O uso da moderna biotecnologia propiciou a superação de um dos grandes entraves da natureza em contraposição ao capital, sobretudo por ser a agricultura um dos setores que têm como característica peculiar sua maior dependência dos fatores naturais, como o tempo de produção da mercadoria, como as chuvas, geadas, secas e pragas nas lavouras. Porém, com a reestruturação produtiva da agropecuária e, em especial, o desenvolvimento da biotecnologia, o tempo de produção foi bastante afetado, minimizando tal limitação, como consta em Silva (1981:187) ao afirmar: "Quanto maior for a diferença entre o tempo de produção e o tempo de trabalho efetivo, menor será o período de valorização do capital". Assim, com a diminuição do tempo de produção das mercadorias há interferência na rotação do capital, que poderá se dar com maior velocidade. Ao ter a reestruturação produtiva da agropecuária pautado o processo de tecnificação do campo, ante a inserção da ciência, da tecnologia e da informação, verificam–se, paralelamente, várias reorientações na dinâmica dos espaços agrários.

De acordo com as mencionadas transformações e seus desdobramentos na organização do espaço, podemos perceber o motivo de Santos (2002) considerar ser a geografia uma filosofia das técnicas. A técnica e a tecnologia são, sem dúvida, o motor das inovações na sociedade vista na totalidade das suas dimensões. E ao compreendermos o espaço como um componente social, não podemos deixar de indagar sobre o processo de modernização e as alterações orgânicas ligadas ao espaço agrário. Para tal, temos no conceito de meio técnico–científico–informacional, proposto por Santos (1988, 1994), o arcabouço teórico norteador que nos ajuda no avanço do estudo do espaço agrário perante a mundialização do capital. Nas palavras do autor:

O meio geográfico em via de constituição (...) tem uma substância científico–tecnológio–informacional. Não é nem meio natural, nem meio técnico. A ciência, a tecnologia e a informação estão na base mesma de todas as formas de utilização e funcionamento do espaço (...) É a cientificização e a tecnificação da paisagem. É, também, a informatização, ou, antes, a informacionalização do espaço (Santos, 2005:148).

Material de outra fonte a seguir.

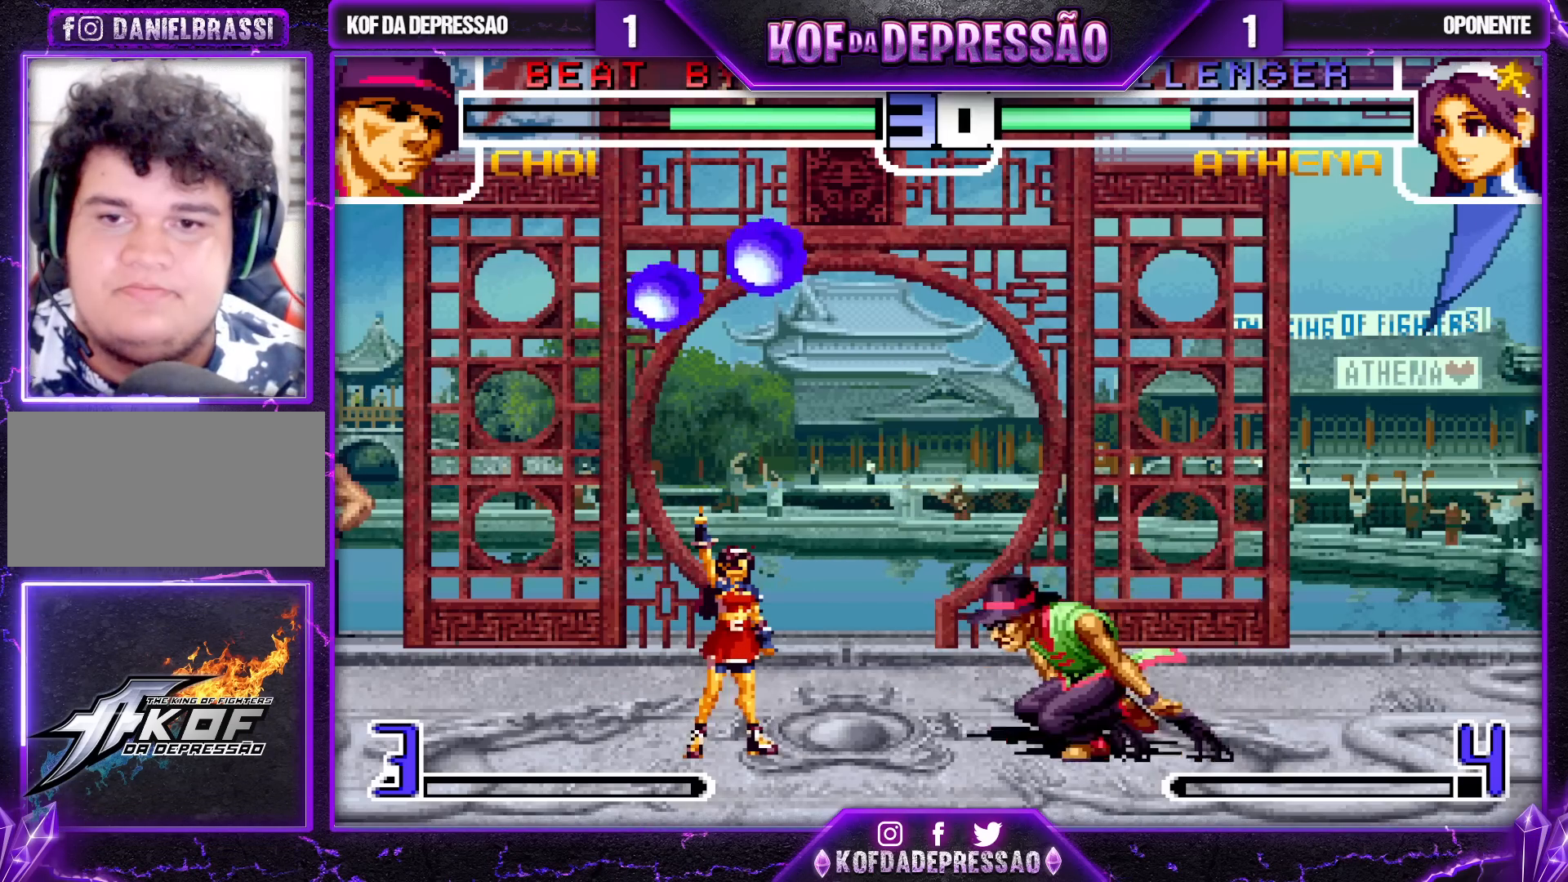
{"buttons": [], "left_stick": "down-left", "events": [[33, "SQUARE", "down"], [33, "TRIANGLE", "down"], [117, "SQUARE", "up"], [117, "TRIANGLE", "up"], [300, "left_stick", "center"], [433, "left_stick", "down-left"]]}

Como podemos notar, além da técnica e da ciência, a informação constitui uma categoria importante para entender a nova dinâmica dos espaços diante do processo de mundialização do capital. Assim, a atividade agropecuária torna–se, no atual sistema temporal, altamente dinâmica, em especial por assimilar as principais mudanças da produção flexível típicas de uma agricultura científica diretamente associada ao meio técnico–científico–informacional. Dito isto, podemos compreender as mudanças operadas nos espaços agrários que também se modernizaram e se adequaram ao regime de acumulação flexível.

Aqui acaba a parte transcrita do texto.